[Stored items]
=== Section Start ===

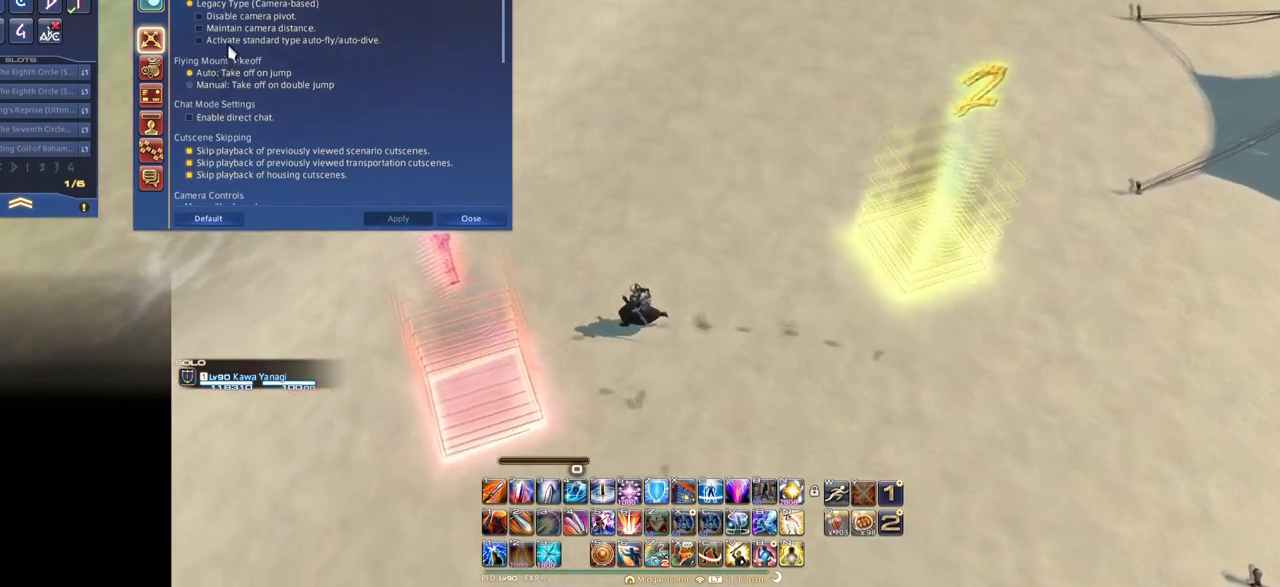
{"keys": [], "events": [[350, "s", "up"]]}
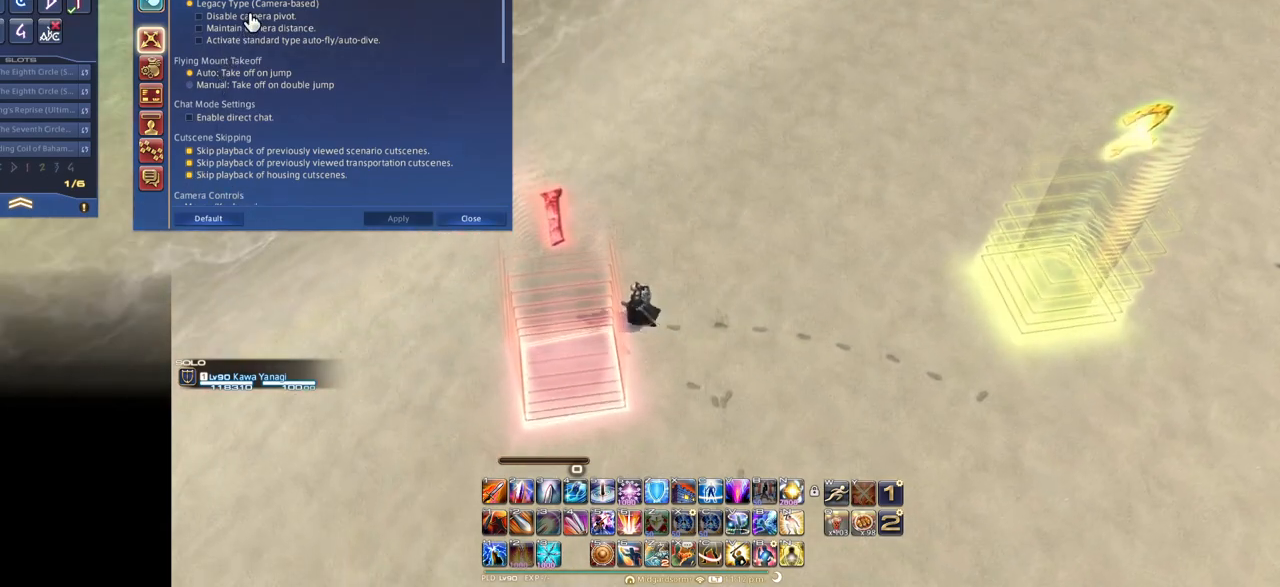
{"keys": ["s"], "events": [[417, "s", "down"]]}
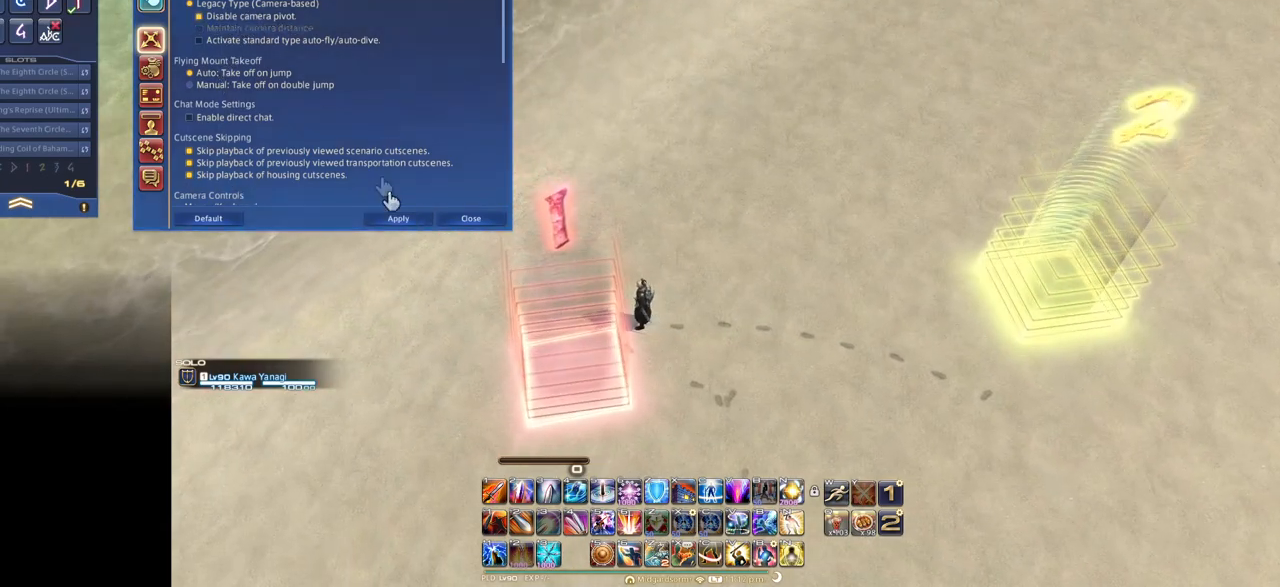
{"keys": [], "events": [[50, "s", "up"]]}
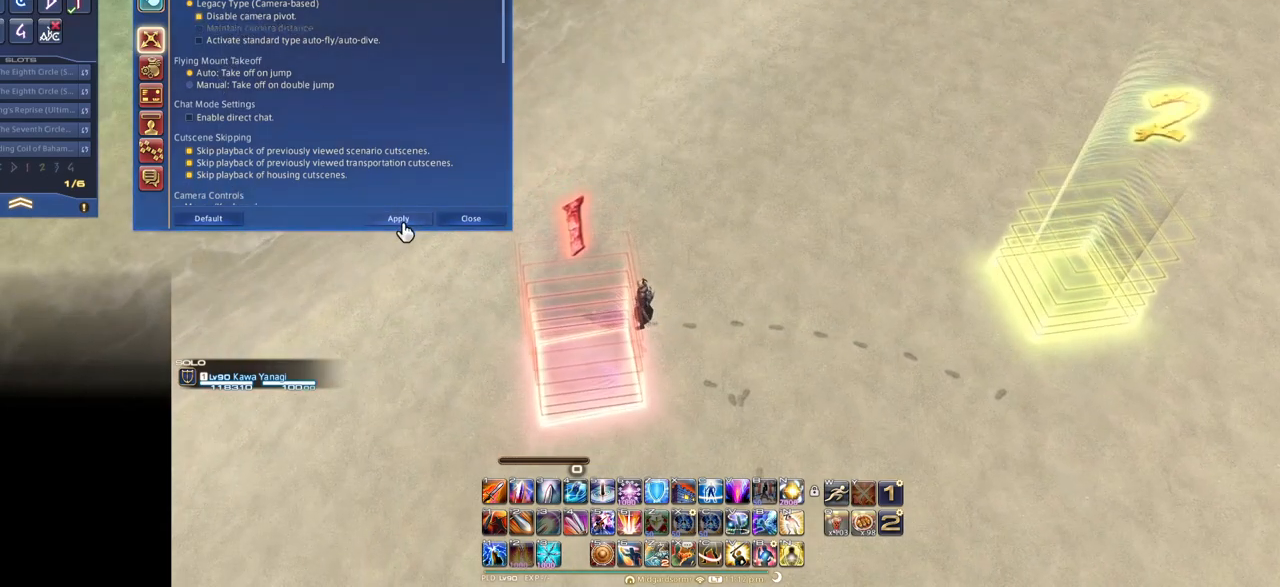
{"keys": ["s"], "events": [[400, "s", "down"]]}
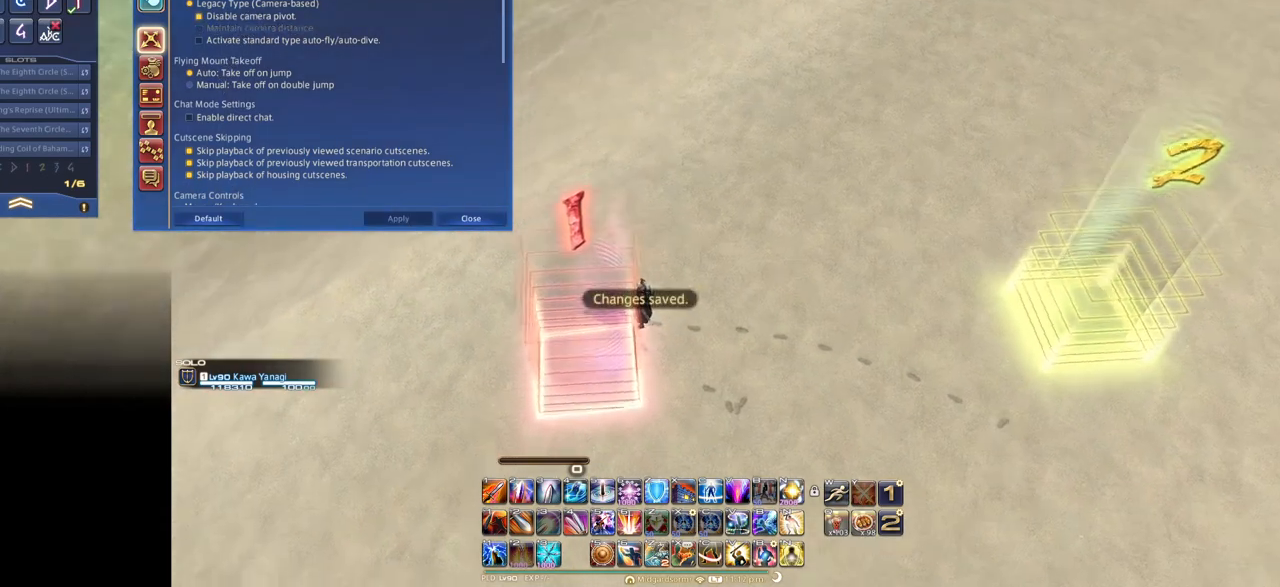
{"keys": ["e"], "events": [[33, "d", "down"], [267, "d", "up"], [317, "s", "up"], [467, "e", "down"]]}
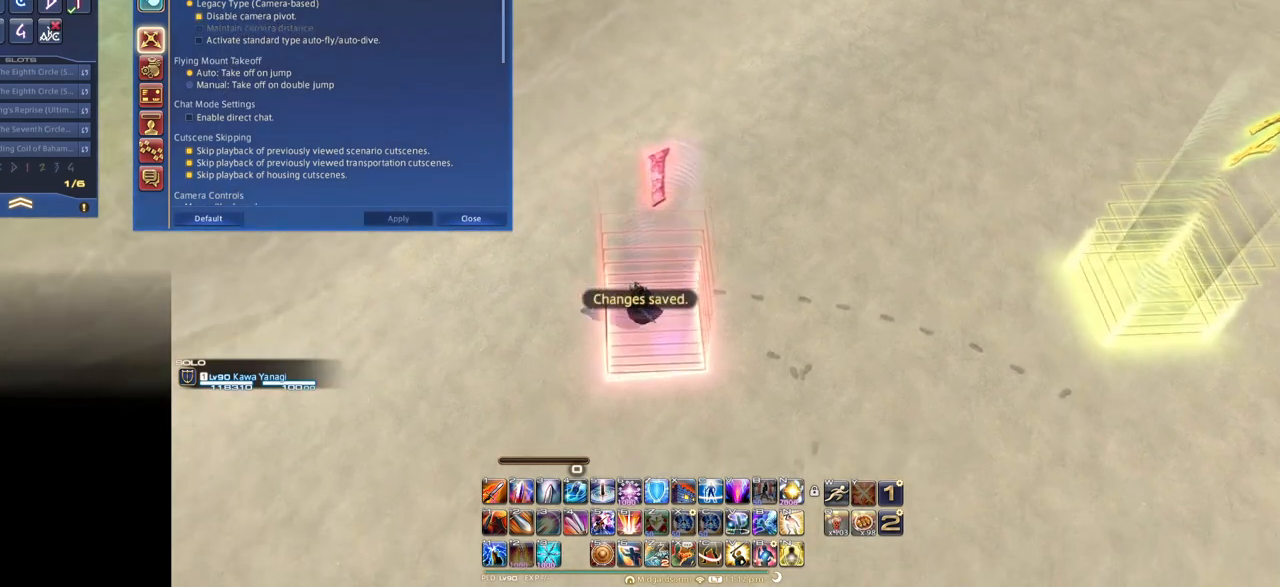
{"keys": ["e"], "events": [[100, "e", "up"], [233, "f", "down"], [333, "f", "up"], [433, "e", "down"]]}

=== Section End ===

Aim of the exercise:
List each line of the records that holds the string "down".

Answer section:
{"keys": ["s"], "events": [[417, "s", "down"]]}
{"keys": ["s"], "events": [[400, "s", "down"]]}
{"keys": ["e"], "events": [[33, "d", "down"], [267, "d", "up"], [317, "s", "up"], [467, "e", "down"]]}
{"keys": ["e"], "events": [[100, "e", "up"], [233, "f", "down"], [333, "f", "up"], [433, "e", "down"]]}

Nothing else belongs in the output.